-- Passage shown start --

The Energy Transitions Commission, of which we are an active member, estimates that the required additional investments to achieve a zero-carbon-emissions economy in 2050 – while significant in absolute dollar terms – will amount to no more than 1% to 1.5% of global GDP (~US$1 trillion to US$2 trillion per year).
The costs from the perspective of the steel industry however are significant, vastly exceeding the margins typically generated by the steel industry throughout the cycle. Even as costs decline as technologies mature and clean energy infrastructure is scaled up, the steel industry will not be able to absorb the extra costs under normalised market conditions. While the steel industry must take the lead on technology developments, a complementary and concerted effort will be needed from suppliers, customers, the energy industry and policy makers to create the right market conditions for the industry to transition to zero carbon-emissions steel. In section 2.5 we outline the policy conditions that are needed, and multiple stakeholder initiatives that are helping drive these changes. We will need to accelerate this collaboration to drive forward solutions in sufficient time to achieve our targets.

-- Passage shown end --
-- Data shown start --

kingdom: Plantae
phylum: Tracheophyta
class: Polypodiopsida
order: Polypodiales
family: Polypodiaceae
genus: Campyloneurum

-- Data shown end --

**Your task:**
Answer these from the passage on zero-carbon steel:
(a) What share of global GDP does the Energy Transitions Commission estimate the required additional investments will reach?
(b) Which groups, besides the steel industry, are named as needing to make a complementary effort?
(c) Which section outlines the policy conditions that are needed?
The data comes from a separate source.

**Written solution:**
(a) No more than 1% to 1.5% of global GDP, about US$1 trillion to US$2 trillion per year.
(b) Suppliers, customers, the energy industry and policy makers.
(c) Section 2.5.